Number of customers and market share

| Operational data at end of year in thousands | 2012 | 2014 | 2016 | 2018 | 2020 | 2021 | 2022 |
|---|---|---|---|---|---|---|---|
| Fixed telephony access lines in Switzerland | 3,013 | 2,778 | 2,367 | 1,778 | 1,523 | 1,424 | 1,322 |
| Broadband access lines retail in Switzerland | 1,727 | 1,890 | 1,992 | 2,033 | 2,043 | 2,037 | 2,027 |
| TV access lines in Switzerland | 791 | 1,165 | 1,476 | 1,519 | 1,554 | 1,592 | 1,571 |
| Mobile access lines | 6,217 | 6,540 | 6,612 | 6,551 | 6,224 | 6,177 | 6,173 |
| Broadband access lines in Italy | 1,767 | 2,072 | 2,355 | 2,547 | 2,747 | 2,750 | 3,087 |

== Governance ==

=== Board of directors ===
As of 31 December 2021, the Board of Directors comprised the following non-executive members:

| Name | Function | Taking office at the AGM |
|---|---|---|
| Michael Rechtsteiner | Chairman | 2019 |
| Roland Abt | Member | 2016 |
| Alain Carrupt | Member, employee representative | 2016 |
| Guus Dekkers | Member | 2021 |
| Frank Esser | Deputy Chairman | 2014 |
| Barbara Frei | Member | 2012 |
| Sandra Lathion-Zweifel | Member, employee representative | 2019 |
| Anna Mossberg | Member | 2018 |
| Renzo Simoni | Member, representative of the Confederation | 2017 |

=== Group executive board ===
The following table shows the composition of the Group Executive Board as at 1 Novembre 2023.

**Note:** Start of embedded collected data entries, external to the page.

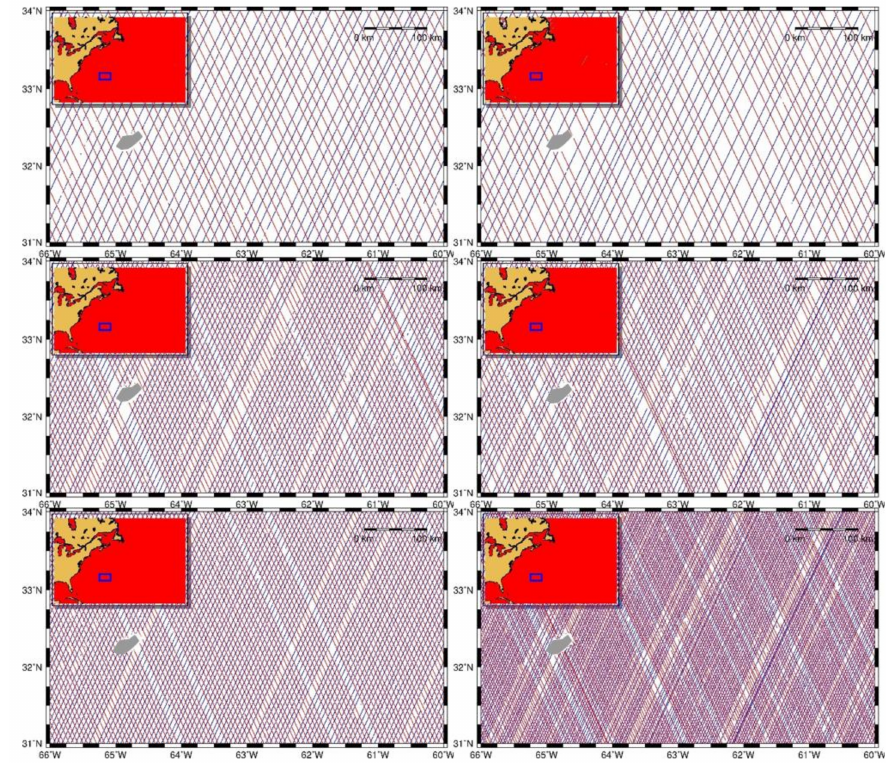
Figure 1. Geographic distribution of Jason Geodetic Mission (GM) altimeter measurements for a section in the NW Atlantic Ocean close to Bermuda (in grey). Upper left: J1 sub-cycle 1. Upper right: Jason 1 sub-cycle 2. Center left: J2 LRO Cycle 1. Center right: Jason 2 LRO cycle 2. Lower left: J1 Entire GM. Lower right: Jason 2 Entire GM (Both LRO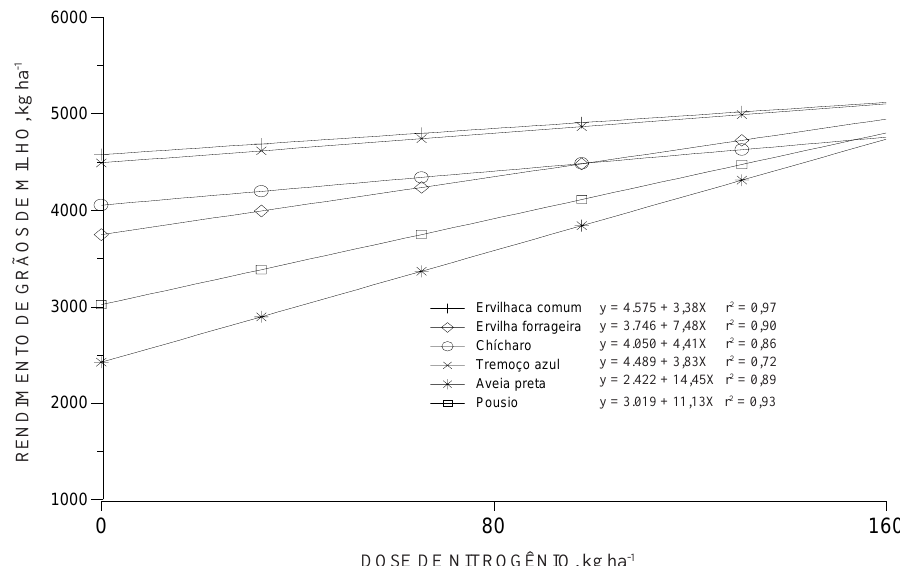
Figura 3. Relação entre dose de nitrogênio e rendimento de grãos de milho cultivado em sucessão a plantas de cobertura de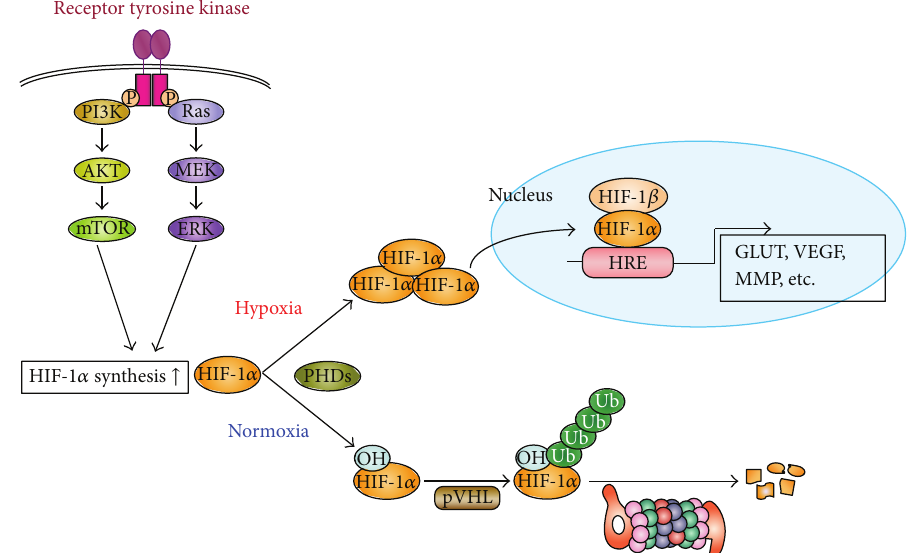
Figure 1: Regulatory mechanism of hypoxia-inducible factor (HIF-1) expression. Growth factor stimulation induces HIF-1 𝛼 subunit (HIF-1 𝛼 ) protein synthesis by activating PI3K/Akt/mTOR and Ras/MEK/ERK kinase pathways. Under normoxic conditions, HIF-1 𝛼 is hydroxylated by proline hydroxylases (PHDs), triggering its interaction between von Hippel-Lindau tumor suppressor protein (pVHL), leading to its polyubiquitination and subsequent proteasomal degradation. In contrast, under hypoxic conditions, HIF-1 𝛼 remains stable, enters the nucleus, and, together with HIF-1 𝛽 , binds to hypoxia-responsive elements (HREs), upregulating the expression of target genes such as glucose transporters (GLUTs), vascular endothelial growth factors (VEGFs), and matrix metalloproteinases (MMPs). Ub:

| Name | Function | Appointed to the Group Executive Board as of |
|---|---|---|
| Christoph Aeschlimann | CEO Swisscom Ltd | June 2022 |
| Urs Lehner | Head of Business Customers | June 2017 |
| Klementina Pejic | CPO Swisscom Ltd | February 2021 |
| Gerd Niehage | Head of IT, Network & Infrastructure | March 2023 |
| Dirk Wierzbitzki | Head of Residential Customers | June 2017 |
| Eugen Stermetz | CFO Swisscom Ltd | March 2021 |
| Stefan Nünlist | Head of Corporate Communications & Responsibility | April 2023 |
| Martin Vögeli | Head of Group Security & Corporate Affairs | April 2023 |
| Isa Müller-Wegner | Head of Group Strategy & Business Development | June 2023 |

== Locations ==
Swisscom is headquartered in Worblaufen. In addition, Swisscom owns 90 other office buildings in which around 18,000 Swisscom employees and partners throughout Switzerland work. Swisscom also operates 120 shops across Switzerland.

== Innovation ==

=== Swisscom StartUp Challenge ===
The Swisscom StartUp Challenge provides selected tech startups the opportunity to join a week-long business acceleration program in Silicon Valley. The Challenge is organized in collaboration with VentureLab.

=== Swisscom Ventures ===
Through its venture capital arm, Swisscom promotes start-ups developing solutions in the field of information, communication and entertainment technology.

==Competition==
In the Swiss Telecommunication market, the main competitors are Sunrise and Salt. In Italy, Swisscom's main competitors are (TIM) and Wind Tre.

===Connect network test===
In 2021, Swisscom was rated the Swiss mobile communications provider with the best network by the trade journal "Connect", closely followed by Sunrise. In 2023, Swisscom was again rated the Swiss mobile communications provider with the best network by the trade journal "Connect". In 2025, Swisscom was again rated the Swiss mobile communications provider with the best network by the trade journal "Connect".

== Criticism ==
In a survey in 2016, conducted by the Swiss newspaper Tages-Anzeiger, some consumers criticized Swisscom's international roaming rates and its subscription rates for mobile phones. The main concern of the consumers in the survey was that they found the rates to be too high.